NLRB GC Seeks Dramatic Change to Employer’s Right to Speak to Employees About Unionization at Work
For decades, employers had been free to gather employees to discuss – in a non-coercive manner – the employer’s views on unionization, and had been free to share with employees what employees’ rights were with respect to the same. Earlier today, the NLRB General Counsel issued a memorandum declaring her intent to attempt to overturn this nearly 75 years of National Labor Relations Board precedent regarding an employer’s ability to speak to employees. In GC Memorandum 22-04, issued on April 7, 2022, argues that mandatory “captive audience” meetings and even simple one-on-one conversations during work are unlawfully coercive.
The General Counsel’s initiative is the latest in a long line of new initiatives dating back to last August, previously discussed in this space – however, this particular change was not previously outlined by the GC in her most recent memo (in August 2021) outlining her enforcement priorities.
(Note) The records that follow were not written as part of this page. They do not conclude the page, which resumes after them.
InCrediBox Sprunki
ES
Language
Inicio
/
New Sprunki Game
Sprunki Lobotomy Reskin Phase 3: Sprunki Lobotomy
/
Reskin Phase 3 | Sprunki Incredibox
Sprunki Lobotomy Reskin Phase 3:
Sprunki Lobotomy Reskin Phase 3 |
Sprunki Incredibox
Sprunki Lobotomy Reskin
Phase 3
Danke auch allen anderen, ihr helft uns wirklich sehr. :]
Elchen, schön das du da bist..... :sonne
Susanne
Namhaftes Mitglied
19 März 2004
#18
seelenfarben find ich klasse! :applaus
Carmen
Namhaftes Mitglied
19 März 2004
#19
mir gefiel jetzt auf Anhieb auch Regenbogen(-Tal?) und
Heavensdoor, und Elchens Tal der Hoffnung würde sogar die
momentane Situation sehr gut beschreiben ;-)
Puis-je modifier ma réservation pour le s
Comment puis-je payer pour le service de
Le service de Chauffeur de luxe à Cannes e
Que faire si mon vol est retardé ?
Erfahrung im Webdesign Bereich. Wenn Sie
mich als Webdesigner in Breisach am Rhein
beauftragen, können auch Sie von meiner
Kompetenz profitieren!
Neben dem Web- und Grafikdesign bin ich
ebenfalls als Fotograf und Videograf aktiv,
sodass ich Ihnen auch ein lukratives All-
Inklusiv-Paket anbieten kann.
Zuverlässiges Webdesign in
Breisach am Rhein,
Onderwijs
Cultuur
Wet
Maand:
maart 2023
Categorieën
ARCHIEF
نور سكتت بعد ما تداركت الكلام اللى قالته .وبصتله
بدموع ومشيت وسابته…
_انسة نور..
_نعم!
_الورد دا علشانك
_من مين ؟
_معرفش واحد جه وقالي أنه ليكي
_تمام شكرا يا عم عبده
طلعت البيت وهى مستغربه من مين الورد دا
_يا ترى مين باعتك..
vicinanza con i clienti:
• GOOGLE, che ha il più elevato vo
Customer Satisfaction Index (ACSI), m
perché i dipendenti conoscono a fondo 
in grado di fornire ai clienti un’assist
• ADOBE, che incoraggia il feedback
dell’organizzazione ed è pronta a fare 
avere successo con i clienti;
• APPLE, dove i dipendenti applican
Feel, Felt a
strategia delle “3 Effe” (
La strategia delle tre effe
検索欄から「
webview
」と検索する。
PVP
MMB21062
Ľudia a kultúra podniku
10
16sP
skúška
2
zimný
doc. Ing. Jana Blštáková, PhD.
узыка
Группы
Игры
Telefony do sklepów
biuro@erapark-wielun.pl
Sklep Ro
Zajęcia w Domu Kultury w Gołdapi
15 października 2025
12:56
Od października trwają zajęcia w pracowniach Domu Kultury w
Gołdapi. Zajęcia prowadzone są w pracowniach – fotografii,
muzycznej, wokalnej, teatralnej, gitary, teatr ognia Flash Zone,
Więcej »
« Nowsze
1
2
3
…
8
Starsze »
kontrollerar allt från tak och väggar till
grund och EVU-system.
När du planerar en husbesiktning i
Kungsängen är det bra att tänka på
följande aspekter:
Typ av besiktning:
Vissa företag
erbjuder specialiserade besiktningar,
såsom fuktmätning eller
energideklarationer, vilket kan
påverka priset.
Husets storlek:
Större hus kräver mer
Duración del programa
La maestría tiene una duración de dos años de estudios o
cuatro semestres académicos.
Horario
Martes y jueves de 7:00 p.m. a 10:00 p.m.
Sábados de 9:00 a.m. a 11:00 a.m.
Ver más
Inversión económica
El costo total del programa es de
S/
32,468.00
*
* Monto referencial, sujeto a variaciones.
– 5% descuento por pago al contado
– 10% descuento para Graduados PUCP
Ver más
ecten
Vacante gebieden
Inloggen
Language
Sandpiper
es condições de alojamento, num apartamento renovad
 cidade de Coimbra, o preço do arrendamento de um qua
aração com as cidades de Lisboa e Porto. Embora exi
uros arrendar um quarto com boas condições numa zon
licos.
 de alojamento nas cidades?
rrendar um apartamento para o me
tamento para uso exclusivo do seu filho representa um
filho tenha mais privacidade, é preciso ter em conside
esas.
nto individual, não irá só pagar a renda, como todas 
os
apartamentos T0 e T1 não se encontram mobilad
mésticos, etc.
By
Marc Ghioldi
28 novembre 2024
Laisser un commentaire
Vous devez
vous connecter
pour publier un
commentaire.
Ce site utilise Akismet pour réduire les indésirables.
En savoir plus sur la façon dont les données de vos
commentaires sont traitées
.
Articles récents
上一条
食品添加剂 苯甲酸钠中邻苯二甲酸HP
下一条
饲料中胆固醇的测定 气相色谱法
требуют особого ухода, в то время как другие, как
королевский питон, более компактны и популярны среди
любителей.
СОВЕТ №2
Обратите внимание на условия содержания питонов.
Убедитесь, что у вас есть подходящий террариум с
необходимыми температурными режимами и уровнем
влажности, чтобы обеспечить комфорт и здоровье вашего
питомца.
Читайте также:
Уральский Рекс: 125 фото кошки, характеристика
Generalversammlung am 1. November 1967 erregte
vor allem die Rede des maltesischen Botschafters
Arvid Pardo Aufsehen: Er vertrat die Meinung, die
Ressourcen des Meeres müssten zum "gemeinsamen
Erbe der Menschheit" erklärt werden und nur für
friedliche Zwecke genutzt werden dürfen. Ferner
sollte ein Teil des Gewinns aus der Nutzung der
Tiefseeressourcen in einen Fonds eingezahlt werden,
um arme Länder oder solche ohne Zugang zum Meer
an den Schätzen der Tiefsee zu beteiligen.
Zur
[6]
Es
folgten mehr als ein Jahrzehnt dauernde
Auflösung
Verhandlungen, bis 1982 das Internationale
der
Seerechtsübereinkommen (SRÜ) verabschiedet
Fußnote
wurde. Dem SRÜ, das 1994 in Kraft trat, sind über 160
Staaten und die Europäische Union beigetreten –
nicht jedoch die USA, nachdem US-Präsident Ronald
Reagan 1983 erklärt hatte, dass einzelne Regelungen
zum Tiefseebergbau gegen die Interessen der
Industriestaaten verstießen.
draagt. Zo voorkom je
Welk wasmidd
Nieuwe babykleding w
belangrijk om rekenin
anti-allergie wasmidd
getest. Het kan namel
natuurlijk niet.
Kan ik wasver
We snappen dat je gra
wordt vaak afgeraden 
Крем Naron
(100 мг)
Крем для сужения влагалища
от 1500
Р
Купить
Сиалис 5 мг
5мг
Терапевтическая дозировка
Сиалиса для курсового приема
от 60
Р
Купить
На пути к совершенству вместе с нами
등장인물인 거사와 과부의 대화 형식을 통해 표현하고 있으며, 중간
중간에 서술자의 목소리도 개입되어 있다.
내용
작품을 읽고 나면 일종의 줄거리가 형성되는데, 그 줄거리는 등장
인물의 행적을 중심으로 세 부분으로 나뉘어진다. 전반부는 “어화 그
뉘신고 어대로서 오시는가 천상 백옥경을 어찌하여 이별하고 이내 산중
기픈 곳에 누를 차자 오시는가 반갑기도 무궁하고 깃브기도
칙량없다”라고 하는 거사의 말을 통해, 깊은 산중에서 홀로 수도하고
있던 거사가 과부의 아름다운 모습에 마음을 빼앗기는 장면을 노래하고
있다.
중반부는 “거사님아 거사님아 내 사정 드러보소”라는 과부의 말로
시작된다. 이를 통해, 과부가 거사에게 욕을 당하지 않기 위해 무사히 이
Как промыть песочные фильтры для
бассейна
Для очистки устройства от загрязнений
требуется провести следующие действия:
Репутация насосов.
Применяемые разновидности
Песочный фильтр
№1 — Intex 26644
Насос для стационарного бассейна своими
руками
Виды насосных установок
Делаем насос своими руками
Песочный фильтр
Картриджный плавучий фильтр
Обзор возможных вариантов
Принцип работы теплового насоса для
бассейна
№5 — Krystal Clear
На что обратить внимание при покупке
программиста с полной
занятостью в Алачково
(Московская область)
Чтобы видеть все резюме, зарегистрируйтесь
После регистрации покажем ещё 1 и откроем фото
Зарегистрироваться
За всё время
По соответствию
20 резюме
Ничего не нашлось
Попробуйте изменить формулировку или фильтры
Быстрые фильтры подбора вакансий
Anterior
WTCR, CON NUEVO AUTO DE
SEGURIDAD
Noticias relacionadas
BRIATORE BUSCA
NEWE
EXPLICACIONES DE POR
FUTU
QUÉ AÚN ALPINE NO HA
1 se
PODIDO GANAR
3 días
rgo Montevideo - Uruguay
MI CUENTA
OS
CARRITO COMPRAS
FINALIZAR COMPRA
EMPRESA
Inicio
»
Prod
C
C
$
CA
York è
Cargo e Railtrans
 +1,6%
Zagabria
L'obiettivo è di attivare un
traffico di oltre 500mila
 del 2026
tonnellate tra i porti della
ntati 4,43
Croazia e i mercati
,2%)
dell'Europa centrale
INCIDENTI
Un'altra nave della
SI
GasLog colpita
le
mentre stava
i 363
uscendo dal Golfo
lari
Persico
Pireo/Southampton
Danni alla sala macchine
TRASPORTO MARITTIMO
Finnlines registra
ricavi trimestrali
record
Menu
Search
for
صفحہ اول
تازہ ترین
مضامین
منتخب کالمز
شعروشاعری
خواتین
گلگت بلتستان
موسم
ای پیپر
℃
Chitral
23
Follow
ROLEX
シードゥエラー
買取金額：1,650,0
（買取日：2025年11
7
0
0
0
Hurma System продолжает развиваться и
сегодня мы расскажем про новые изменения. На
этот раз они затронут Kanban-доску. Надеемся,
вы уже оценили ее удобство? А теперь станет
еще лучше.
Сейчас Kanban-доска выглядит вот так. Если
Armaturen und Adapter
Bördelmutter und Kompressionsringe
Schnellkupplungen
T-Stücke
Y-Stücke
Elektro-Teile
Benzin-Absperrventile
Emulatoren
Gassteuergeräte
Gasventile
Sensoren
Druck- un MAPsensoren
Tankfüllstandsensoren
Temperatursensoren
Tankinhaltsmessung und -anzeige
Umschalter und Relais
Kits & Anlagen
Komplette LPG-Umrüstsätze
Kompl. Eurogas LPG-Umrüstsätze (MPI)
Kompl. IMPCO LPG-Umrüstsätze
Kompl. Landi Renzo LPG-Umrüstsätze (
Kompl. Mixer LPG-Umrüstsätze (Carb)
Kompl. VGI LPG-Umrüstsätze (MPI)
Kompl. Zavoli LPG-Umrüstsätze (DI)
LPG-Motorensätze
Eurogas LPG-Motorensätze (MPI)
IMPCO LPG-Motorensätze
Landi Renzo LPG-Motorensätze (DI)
The General Counsel’s Theory
The General Counsel refers to the current legality of such meetings as an “anomaly” that is “contrary to the basic principles of labor law,” namely, in that such meetings are contrary to the NLRA’s protection of “employees’ right to listen as well as their right to refrain from listening to employer speech concerning the exercise of their Section 7 rights.”
The General Counsel suggests that such meetings are often held under the threat of discipline, express or implied, by virtue of an inherent pitting of employees’ reliance on employers for their livelihoods against these rights. In other words, the General Counsel suggests that employees who skip such meetings may fear retribution from their employer. Accordingly, under the General Counsel’s theory, such meetings fall outside the realm of constitutionally-protected free speech because of an alleged unlawful coercive effect.
Of course, Board law has been settled since 1948 on the legality of such meetings, starting with the Board’s decision in Babcock & Wilcox Co., 77 NLRB 577 (1948). There, the Board held that an employers’ compelling attendance at such meetings does not violate the Act.
Going forward, the General Counsel suggests that employers must make clear that employees’ attendance is truly voluntary, similar to a Johnnie’s Poultry warning given to employees when an employer is investigating and preparing to defend against an unfair labor practice charge.
What Comes Next?
As we have noted before, a General Counsel Memorandum does not change the law in any respect. However, it does signal that the General Counsel will be looking to bring a “test” case to the NLRB for a ruling in the near future. Indeed, the General Counsel stated that she will ask the Board to consider its precedent in this area in “appropriate cases,” and also stated that “a brief will be submitted to the Board shortly” on the subject. At that point, the Board will decide whether to overturn over seventy years of precedent, with appeals likely to follow.